- **THE PROBLEM**:
Extract each line of the data and write it out again exactly.

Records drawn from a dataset
==*==

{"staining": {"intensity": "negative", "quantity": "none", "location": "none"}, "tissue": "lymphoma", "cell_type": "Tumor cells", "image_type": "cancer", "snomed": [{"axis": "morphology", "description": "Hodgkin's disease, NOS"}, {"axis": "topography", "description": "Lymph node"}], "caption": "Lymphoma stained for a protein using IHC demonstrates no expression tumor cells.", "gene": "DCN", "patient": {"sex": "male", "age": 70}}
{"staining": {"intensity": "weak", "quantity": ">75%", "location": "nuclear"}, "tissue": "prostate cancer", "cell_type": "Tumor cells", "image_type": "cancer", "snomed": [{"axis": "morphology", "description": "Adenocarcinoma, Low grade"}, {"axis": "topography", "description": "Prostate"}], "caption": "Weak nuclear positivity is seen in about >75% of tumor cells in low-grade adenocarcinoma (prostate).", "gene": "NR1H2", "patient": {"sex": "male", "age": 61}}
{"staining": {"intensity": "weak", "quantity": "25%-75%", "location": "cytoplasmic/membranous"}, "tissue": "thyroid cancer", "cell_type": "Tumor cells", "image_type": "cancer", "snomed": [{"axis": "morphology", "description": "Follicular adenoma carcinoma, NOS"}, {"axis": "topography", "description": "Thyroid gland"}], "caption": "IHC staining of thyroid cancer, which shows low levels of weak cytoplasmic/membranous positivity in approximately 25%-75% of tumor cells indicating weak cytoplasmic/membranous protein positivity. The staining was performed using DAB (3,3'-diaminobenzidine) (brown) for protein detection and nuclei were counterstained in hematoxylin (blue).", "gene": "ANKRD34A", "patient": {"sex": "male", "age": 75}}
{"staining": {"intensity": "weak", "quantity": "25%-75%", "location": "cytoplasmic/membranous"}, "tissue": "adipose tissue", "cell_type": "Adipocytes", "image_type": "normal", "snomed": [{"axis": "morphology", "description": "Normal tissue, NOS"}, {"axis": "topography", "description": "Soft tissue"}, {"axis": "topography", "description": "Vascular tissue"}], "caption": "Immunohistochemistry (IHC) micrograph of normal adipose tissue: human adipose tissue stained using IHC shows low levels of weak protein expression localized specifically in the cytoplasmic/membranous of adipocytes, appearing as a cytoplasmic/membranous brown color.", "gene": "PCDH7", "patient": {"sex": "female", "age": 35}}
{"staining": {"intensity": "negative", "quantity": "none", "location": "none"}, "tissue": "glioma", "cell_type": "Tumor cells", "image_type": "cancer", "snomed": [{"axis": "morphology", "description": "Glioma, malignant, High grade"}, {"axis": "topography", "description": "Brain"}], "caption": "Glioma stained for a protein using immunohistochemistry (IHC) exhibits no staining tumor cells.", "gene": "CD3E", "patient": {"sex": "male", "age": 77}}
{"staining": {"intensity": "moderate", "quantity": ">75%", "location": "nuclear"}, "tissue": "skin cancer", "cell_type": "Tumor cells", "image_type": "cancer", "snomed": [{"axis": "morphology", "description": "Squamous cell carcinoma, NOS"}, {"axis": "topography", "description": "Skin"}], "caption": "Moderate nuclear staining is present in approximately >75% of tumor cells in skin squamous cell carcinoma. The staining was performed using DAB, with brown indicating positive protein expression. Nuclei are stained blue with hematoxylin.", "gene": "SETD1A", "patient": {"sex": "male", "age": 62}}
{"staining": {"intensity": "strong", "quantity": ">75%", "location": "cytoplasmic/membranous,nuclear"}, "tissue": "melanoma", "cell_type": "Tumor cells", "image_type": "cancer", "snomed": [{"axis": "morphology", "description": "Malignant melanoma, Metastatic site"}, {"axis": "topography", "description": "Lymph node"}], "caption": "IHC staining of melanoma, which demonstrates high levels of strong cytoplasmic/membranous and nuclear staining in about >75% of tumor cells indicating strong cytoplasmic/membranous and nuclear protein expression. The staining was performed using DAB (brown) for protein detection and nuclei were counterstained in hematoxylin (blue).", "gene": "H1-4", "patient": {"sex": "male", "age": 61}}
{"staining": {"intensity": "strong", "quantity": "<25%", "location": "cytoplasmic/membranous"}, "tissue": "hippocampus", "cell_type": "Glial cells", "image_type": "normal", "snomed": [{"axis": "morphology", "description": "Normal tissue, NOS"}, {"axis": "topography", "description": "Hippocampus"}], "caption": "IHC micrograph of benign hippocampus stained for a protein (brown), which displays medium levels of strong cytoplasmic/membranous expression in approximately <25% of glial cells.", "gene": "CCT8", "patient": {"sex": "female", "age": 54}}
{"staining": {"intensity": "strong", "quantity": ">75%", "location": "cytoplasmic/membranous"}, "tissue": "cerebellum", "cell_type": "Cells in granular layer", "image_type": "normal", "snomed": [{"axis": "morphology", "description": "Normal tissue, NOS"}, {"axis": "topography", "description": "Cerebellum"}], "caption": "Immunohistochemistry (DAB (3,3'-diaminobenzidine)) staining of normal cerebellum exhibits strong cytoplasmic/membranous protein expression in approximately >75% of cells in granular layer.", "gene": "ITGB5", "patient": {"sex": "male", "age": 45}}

==*==

- **RESPONSE FOR THIS EXERCISE**:
{"staining": {"intensity": "negative", "quantity": "none", "location": "none"}, "tissue": "lymphoma", "cell_type": "Tumor cells", "image_type": "cancer", "snomed": [{"axis": "morphology", "description": "Hodgkin's disease, NOS"}, {"axis": "topography", "description": "Lymph node"}], "caption": "Lymphoma stained for a protein using IHC demonstrates no expression tumor cells.", "gene": "DCN", "patient": {"sex": "male", "age": 70}}
{"staining": {"intensity": "weak", "quantity": ">75%", "location": "nuclear"}, "tissue": "prostate cancer", "cell_type": "Tumor cells", "image_type": "cancer", "snomed": [{"axis": "morphology", "description": "Adenocarcinoma, Low grade"}, {"axis": "topography", "description": "Prostate"}], "caption": "Weak nuclear positivity is seen in about >75% of tumor cells in low-grade adenocarcinoma (prostate).", "gene": "NR1H2", "patient": {"sex": "male", "age": 61}}
{"staining": {"intensity": "weak", "quantity": "25%-75%", "location": "cytoplasmic/membranous"}, "tissue": "thyroid cancer", "cell_type": "Tumor cells", "image_type": "cancer", "snomed": [{"axis": "morphology", "description": "Follicular adenoma carcinoma, NOS"}, {"axis": "topography", "description": "Thyroid gland"}], "caption": "IHC staining of thyroid cancer, which shows low levels of weak cytoplasmic/membranous positivity in approximately 25%-75% of tumor cells indicating weak cytoplasmic/membranous protein positivity. The staining was performed using DAB (3,3'-diaminobenzidine) (brown) for protein detection and nuclei were counterstained in hematoxylin (blue).", "gene": "ANKRD34A", "patient": {"sex": "male", "age": 75}}
{"staining": {"intensity": "weak", "quantity": "25%-75%", "location": "cytoplasmic/membranous"}, "tissue": "adipose tissue", "cell_type": "Adipocytes", "image_type": "normal", "snomed": [{"axis": "morphology", "description": "Normal tissue, NOS"}, {"axis": "topography", "description": "Soft tissue"}, {"axis": "topography", "description": "Vascular tissue"}], "caption": "Immunohistochemistry (IHC) micrograph of normal adipose tissue: human adipose tissue stained using IHC shows low levels of weak protein expression localized specifically in the cytoplasmic/membranous of adipocytes, appearing as a cytoplasmic/membranous brown color.", "gene": "PCDH7", "patient": {"sex": "female", "age": 35}}
{"staining": {"intensity": "negative", "quantity": "none", "location": "none"}, "tissue": "glioma", "cell_type": "Tumor cells", "image_type": "cancer", "snomed": [{"axis": "morphology", "description": "Glioma, malignant, High grade"}, {"axis": "topography", "description": "Brain"}], "caption": "Glioma stained for a protein using immunohistochemistry (IHC) exhibits no staining tumor cells.", "gene": "CD3E", "patient": {"sex": "male", "age": 77}}
{"staining": {"intensity": "moderate", "quantity": ">75%", "location": "nuclear"}, "tissue": "skin cancer", "cell_type": "Tumor cells", "image_type": "cancer", "snomed": [{"axis": "morphology", "description": "Squamous cell carcinoma, NOS"}, {"axis": "topography", "description": "Skin"}], "caption": "Moderate nuclear staining is present in approximately >75% of tumor cells in skin squamous cell carcinoma. The staining was performed using DAB, with brown indicating positive protein expression. Nuclei are stained blue with hematoxylin.", "gene": "SETD1A", "patient": {"sex": "male", "age": 62}}
{"staining": {"intensity": "strong", "quantity": ">75%", "location": "cytoplasmic/membranous,nuclear"}, "tissue": "melanoma", "cell_type": "Tumor cells", "image_type": "cancer", "snomed": [{"axis": "morphology", "description": "Malignant melanoma, Metastatic site"}, {"axis": "topography", "description": "Lymph node"}], "caption": "IHC staining of melanoma, which demonstrates high levels of strong cytoplasmic/membranous and nuclear staining in about >75% of tumor cells indicating strong cytoplasmic/membranous and nuclear protein expression. The staining was performed using DAB (brown) for protein detection and nuclei were counterstained in hematoxylin (blue).", "gene": "H1-4", "patient": {"sex": "male", "age": 61}}
{"staining": {"intensity": "strong", "quantity": "<25%", "location": "cytoplasmic/membranous"}, "tissue": "hippocampus", "cell_type": "Glial cells", "image_type": "normal", "snomed": [{"axis": "morphology", "description": "Normal tissue, NOS"}, {"axis": "topography", "description": "Hippocampus"}], "caption": "IHC micrograph of benign hippocampus stained for a protein (brown), which displays medium levels of strong cytoplasmic/membranous expression in approximately <25% of glial cells.", "gene": "CCT8", "patient": {"sex": "female", "age": 54}}
{"staining": {"intensity": "strong", "quantity": ">75%", "location": "cytoplasmic/membranous"}, "tissue": "cerebellum", "cell_type": "Cells in granular layer", "image_type": "normal", "snomed": [{"axis": "morphology", "description": "Normal tissue, NOS"}, {"axis": "topography", "description": "Cerebellum"}], "caption": "Immunohistochemistry (DAB (3,3'-diaminobenzidine)) staining of normal cerebellum exhibits strong cytoplasmic/membranous protein expression in approximately >75% of cells in granular layer.", "gene": "ITGB5", "patient": {"sex": "male", "age": 45}}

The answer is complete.